Between 2019 and 2020, a total of 5 AML patients newly diagnosed at the Sun Yat-sen University Cancer Center were enrolled in this study. All participants provided written informed consent in accordance with the regulations of the Institutional Review Boards of the Hospitals in agreement with the Declaration of Helsinki.

Reagents

Inhibitors fasudil (S1573), trametinib (S2673) and sapanisertib (S2811) were obtained from Selleck Chemicals LLC (Houston, TX).

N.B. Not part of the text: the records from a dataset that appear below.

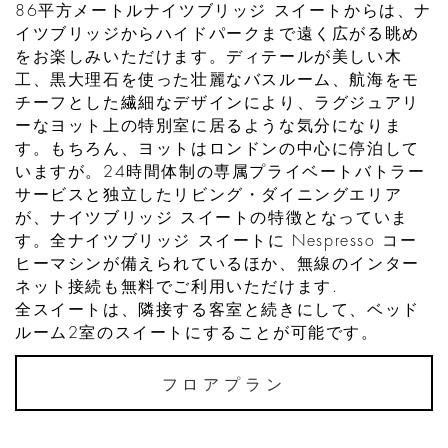
86平方メートルナイツブリッジ スイートからは、ナ
イツブリッジからハイドパークまで遠く広がる眺め
をお楽しみいただけます。ディテールが美しい木
工、黒大理石を使った壮麗なバスルーム、航海をモ
チーフとした繊細なデザインにより、ラグジュアリ
ーなヨット上の特別室に居るような気分になりま
す。もちろん、ヨットはロンドンの中心に停泊して
いますが。24時間体制の専属プライベートバトラー
サービスと独立したリビング・ダイニングエリア
が、ナイツブリッジ スイートの特徴となっていま
す。全ナイツブリッジ スイートに Nespresso コー
ヒーマシンが備えられているほか、無線のインター
ネット接続も無料でご利用いただけます.
全スイートは、隣接する客室と続きにして、ベッド
ルーム2室のスイートにすることが可能です。
フロアプラン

Cell viability and apoptosis assay

AML cell lines (Kasumi-1, OCI-AML3, OCI-AML2 and MOLM13) were obtained from Da-Wei Wang (Ruijin hospital) and Da-Jun Yang’s lab (Sun Yat-sen University Cancer Center) and cultured in RPMI-1640 (Gibco, NY) supplemented with 10% fetal bovine serum (Biochrom AG, Berlin, Germany). Cells were seeded into 96-well plates at a density of 105 cells/well. To determine the cytotoxicity of the inhibitors tested, cells were separately incubated with appropriate concentrations of each inhibitor. After 48 h, 10 μL of reagent from a Cell Counting Kit-8 (CCK-8, Dojindo Laboratories, Kumamoto, Japan) were added to each well. The samples were then incubated for an additional 4 to 6 h, at 37°C and the absorbance at 450 nm was measured using a spectrophotometer. An Annexin V FITC/PI staining kit (FA111-02, Transgen Biotech) was used to detect apoptotic cells induced by the inhibitors.

Oncomine analysis

The Oncomine website (https://www.oncomine.org/re-source/login.html) was utilized to obtain ADCY gene expression data from cancer and control samples. ADCY expression was compared between clinical cancer specimens and paired normal controls using Student’s t test.

GEPIA dataset

Thousands of normal and tumor specimens collected from the GTEx and TCGA were enrolled in the GEPIA dataset. Functional analyses, such as survival analysis and gene correlation analysis, were also carried out using this dataset.

The c-BioPortal analysis

The cBioPortal (http://cbioportal.org) is an open-access website that contains over 225 tumor genomics datasets. ADCY alterations in the LAML samples were analyzed using this website. Genetic information, including mutations, gene splicing and copy number variations (CNVs), was also found in this dataset. The neighboring genes were excluded unless the frequencies were > 20%.

Metascape analysis and the LinkeOmics dataset

Metascape provides a comprehensive gene function analysis. In this dataset, the MCODE algorithm was applied to identify the interacting network components and densely-related complexes, while Cytoscape is used to generate visualizations of these networks. LinkedOmics is also a publicly available portal that includes TCGA Cancer types. The relevance of differentially expressed genes among ADCYs was investigated in this dataset.

3D genome browser analysis

The Hi-C data from THP1 cells were analyzed using the 3D Genome Browser. In addition, TADs were identified to screen for potentially interacting genes in THP1 cells.

The proteomicsDB dataset

The potential drug network was analyzed using the ProteomicsDB dataset. Selected from this website were MAPK pathway inhibitors, which exhibited the networks between the FANGs of ADCYs factors and the potential MAPK signaling pathway inhibitors.

Combination index analysis

CompuSyn software (version 1.0; ComboSyn, Inc.Paramus, NJ, USA) were used to calculate the combination indexes according to the average fraction of viable cells in the cytotoxicity assays [26, 27]. The Combinatorial effects were classified into 4 parts: strong synergism for CI= 0.1–0.3; distinct synergism for CI = 0.3–0.7, mild synergism for CI = 0.7–0.9; additive for CI = 0.9–1.1.